◆ Task details ◆
Give back the text of each entry below line for line, with every character kept as it appears.

◆ Records to process ◆
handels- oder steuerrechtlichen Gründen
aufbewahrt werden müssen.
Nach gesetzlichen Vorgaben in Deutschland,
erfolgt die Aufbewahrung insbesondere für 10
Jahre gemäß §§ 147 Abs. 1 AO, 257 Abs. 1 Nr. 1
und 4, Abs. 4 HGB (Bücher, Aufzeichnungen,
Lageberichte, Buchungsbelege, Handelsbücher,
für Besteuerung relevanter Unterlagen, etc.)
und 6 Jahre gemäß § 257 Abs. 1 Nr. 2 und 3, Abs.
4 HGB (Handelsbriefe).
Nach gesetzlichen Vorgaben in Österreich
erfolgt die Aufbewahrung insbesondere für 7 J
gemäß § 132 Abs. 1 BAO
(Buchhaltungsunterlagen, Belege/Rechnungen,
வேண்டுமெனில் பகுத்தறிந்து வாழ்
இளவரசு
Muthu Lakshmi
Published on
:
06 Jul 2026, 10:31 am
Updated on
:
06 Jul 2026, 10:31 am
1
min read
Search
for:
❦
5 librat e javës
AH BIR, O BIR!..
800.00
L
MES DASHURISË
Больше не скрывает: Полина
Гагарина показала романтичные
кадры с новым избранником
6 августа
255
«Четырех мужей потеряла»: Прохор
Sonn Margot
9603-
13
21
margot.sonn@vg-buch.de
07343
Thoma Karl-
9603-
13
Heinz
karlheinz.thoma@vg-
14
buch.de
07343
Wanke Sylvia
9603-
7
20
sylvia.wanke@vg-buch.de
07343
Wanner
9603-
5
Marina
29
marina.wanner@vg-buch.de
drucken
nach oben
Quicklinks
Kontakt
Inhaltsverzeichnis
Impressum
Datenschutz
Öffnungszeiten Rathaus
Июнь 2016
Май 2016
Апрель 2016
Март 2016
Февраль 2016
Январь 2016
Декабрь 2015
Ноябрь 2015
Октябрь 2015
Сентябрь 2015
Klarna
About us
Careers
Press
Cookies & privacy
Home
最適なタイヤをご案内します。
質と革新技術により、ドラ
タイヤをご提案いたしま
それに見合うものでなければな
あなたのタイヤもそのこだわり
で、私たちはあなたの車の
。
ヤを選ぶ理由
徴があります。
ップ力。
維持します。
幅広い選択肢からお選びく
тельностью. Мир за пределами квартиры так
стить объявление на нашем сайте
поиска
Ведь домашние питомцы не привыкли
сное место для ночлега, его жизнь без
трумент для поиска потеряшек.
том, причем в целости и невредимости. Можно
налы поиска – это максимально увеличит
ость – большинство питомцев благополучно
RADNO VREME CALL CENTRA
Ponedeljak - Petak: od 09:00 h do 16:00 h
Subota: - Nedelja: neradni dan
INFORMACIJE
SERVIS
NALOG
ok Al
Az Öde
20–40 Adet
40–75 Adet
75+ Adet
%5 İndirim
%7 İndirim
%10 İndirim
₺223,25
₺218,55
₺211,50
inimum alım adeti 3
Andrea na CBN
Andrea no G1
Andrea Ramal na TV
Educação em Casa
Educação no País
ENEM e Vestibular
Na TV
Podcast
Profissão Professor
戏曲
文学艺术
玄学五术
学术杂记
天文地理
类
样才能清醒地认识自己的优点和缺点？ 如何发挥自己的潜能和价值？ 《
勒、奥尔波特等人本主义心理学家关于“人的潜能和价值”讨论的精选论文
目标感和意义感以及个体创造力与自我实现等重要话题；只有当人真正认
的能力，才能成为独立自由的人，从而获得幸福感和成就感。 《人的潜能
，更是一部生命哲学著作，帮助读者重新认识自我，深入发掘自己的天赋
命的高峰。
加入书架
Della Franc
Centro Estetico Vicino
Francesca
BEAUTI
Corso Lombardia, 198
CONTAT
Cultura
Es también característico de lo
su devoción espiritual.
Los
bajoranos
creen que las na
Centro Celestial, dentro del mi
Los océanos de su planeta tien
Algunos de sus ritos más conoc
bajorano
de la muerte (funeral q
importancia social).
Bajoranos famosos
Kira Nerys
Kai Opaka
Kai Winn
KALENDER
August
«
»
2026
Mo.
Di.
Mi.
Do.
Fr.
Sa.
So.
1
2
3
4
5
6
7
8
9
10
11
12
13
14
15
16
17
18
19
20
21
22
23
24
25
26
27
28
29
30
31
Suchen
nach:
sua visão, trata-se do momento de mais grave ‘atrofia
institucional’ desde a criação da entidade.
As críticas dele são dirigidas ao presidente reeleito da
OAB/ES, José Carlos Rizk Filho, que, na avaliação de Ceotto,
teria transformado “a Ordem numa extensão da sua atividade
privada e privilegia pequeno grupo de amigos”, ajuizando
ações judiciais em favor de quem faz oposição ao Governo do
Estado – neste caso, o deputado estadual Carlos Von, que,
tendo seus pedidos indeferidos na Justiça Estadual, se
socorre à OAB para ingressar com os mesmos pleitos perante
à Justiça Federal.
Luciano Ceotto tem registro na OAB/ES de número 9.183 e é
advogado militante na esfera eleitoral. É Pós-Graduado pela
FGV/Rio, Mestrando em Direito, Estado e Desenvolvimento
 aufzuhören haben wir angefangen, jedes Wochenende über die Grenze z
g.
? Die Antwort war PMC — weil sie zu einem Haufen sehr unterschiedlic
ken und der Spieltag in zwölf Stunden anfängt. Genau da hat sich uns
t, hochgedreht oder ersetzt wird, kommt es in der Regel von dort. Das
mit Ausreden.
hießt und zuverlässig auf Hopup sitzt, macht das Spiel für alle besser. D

◆ Answer box ◆
handels- oder steuerrechtlichen Gründen
aufbewahrt werden müssen.
Nach gesetzlichen Vorgaben in Deutschland,
erfolgt die Aufbewahrung insbesondere für 10
Jahre gemäß §§ 147 Abs. 1 AO, 257 Abs. 1 Nr. 1
und 4, Abs. 4 HGB (Bücher, Aufzeichnungen,
Lageberichte, Buchungsbelege, Handelsbücher,
für Besteuerung relevanter Unterlagen, etc.)
und 6 Jahre gemäß § 257 Abs. 1 Nr. 2 und 3, Abs.
4 HGB (Handelsbriefe).
Nach gesetzlichen Vorgaben in Österreich
erfolgt die Aufbewahrung insbesondere für 7 J
gemäß § 132 Abs. 1 BAO
(Buchhaltungsunterlagen, Belege/Rechnungen,
வேண்டுமெனில் பகுத்தறிந்து வாழ்
இளவரசு
Muthu Lakshmi
Published on
:
06 Jul 2026, 10:31 am
Updated on
:
06 Jul 2026, 10:31 am
1
min read
Search
for:
❦
5 librat e javës
AH BIR, O BIR!..
800.00
L
MES DASHURISË
Больше не скрывает: Полина
Гагарина показала романтичные
кадры с новым избранником
6 августа
255
«Четырех мужей потеряла»: Прохор
Sonn Margot
9603-
13
21
margot.sonn@vg-buch.de
07343
Thoma Karl-
9603-
13
Heinz
karlheinz.thoma@vg-
14
buch.de
07343
Wanke Sylvia
9603-
7
20
sylvia.wanke@vg-buch.de
07343
Wanner
9603-
5
Marina
29
marina.wanner@vg-buch.de
drucken
nach oben
Quicklinks
Kontakt
Inhaltsverzeichnis
Impressum
Datenschutz
Öffnungszeiten Rathaus
Июнь 2016
Май 2016
Апрель 2016
Март 2016
Февраль 2016
Январь 2016
Декабрь 2015
Ноябрь 2015
Октябрь 2015
Сентябрь 2015
Klarna
About us
Careers
Press
Cookies & privacy
Home
最適なタイヤをご案内します。
質と革新技術により、ドラ
タイヤをご提案いたしま
それに見合うものでなければな
あなたのタイヤもそのこだわり
で、私たちはあなたの車の
。
ヤを選ぶ理由
徴があります。
ップ力。
維持します。
幅広い選択肢からお選びく
тельностью. Мир за пределами квартиры так
стить объявление на нашем сайте
поиска
Ведь домашние питомцы не привыкли
сное место для ночлега, его жизнь без
трумент для поиска потеряшек.
том, причем в целости и невредимости. Можно
налы поиска – это максимально увеличит
ость – большинство питомцев благополучно
RADNO VREME CALL CENTRA
Ponedeljak - Petak: od 09:00 h do 16:00 h
Subota: - Nedelja: neradni dan
INFORMACIJE
SERVIS
NALOG
ok Al
Az Öde
20–40 Adet
40–75 Adet
75+ Adet
%5 İndirim
%7 İndirim
%10 İndirim
₺223,25
₺218,55
₺211,50
inimum alım adeti 3
Andrea na CBN
Andrea no G1
Andrea Ramal na TV
Educação em Casa
Educação no País
ENEM e Vestibular
Na TV
Podcast
Profissão Professor
戏曲
文学艺术
玄学五术
学术杂记
天文地理
类
样才能清醒地认识自己的优点和缺点？ 如何发挥自己的潜能和价值？ 《
勒、奥尔波特等人本主义心理学家关于“人的潜能和价值”讨论的精选论文
目标感和意义感以及个体创造力与自我实现等重要话题；只有当人真正认
的能力，才能成为独立自由的人，从而获得幸福感和成就感。 《人的潜能
，更是一部生命哲学著作，帮助读者重新认识自我，深入发掘自己的天赋
命的高峰。
加入书架
Della Franc
Centro Estetico Vicino
Francesca
BEAUTI
Corso Lombardia, 198
CONTAT
Cultura
Es también característico de lo
su devoción espiritual.
Los
bajoranos
creen que las na
Centro Celestial, dentro del mi
Los océanos de su planeta tien
Algunos de sus ritos más conoc
bajorano
de la muerte (funeral q
importancia social).
Bajoranos famosos
Kira Nerys
Kai Opaka
Kai Winn
KALENDER
August
«
»
2026
Mo.
Di.
Mi.
Do.
Fr.
Sa.
So.
1
2
3
4
5
6
7
8
9
10
11
12
13
14
15
16
17
18
19
20
21
22
23
24
25
26
27
28
29
30
31
Suchen
nach:
sua visão, trata-se do momento de mais grave ‘atrofia
institucional’ desde a criação da entidade.
As críticas dele são dirigidas ao presidente reeleito da
OAB/ES, José Carlos Rizk Filho, que, na avaliação de Ceotto,
teria transformado “a Ordem numa extensão da sua atividade
privada e privilegia pequeno grupo de amigos”, ajuizando
ações judiciais em favor de quem faz oposição ao Governo do
Estado – neste caso, o deputado estadual Carlos Von, que,
tendo seus pedidos indeferidos na Justiça Estadual, se
socorre à OAB para ingressar com os mesmos pleitos perante
à Justiça Federal.
Luciano Ceotto tem registro na OAB/ES de número 9.183 e é
advogado militante na esfera eleitoral. É Pós-Graduado pela
FGV/Rio, Mestrando em Direito, Estado e Desenvolvimento
 aufzuhören haben wir angefangen, jedes Wochenende über die Grenze z
g.
? Die Antwort war PMC — weil sie zu einem Haufen sehr unterschiedlic
ken und der Spieltag in zwölf Stunden anfängt. Genau da hat sich uns
t, hochgedreht oder ersetzt wird, kommt es in der Regel von dort. Das
mit Ausreden.
hießt und zuverlässig auf Hopup sitzt, macht das Spiel für alle besser. D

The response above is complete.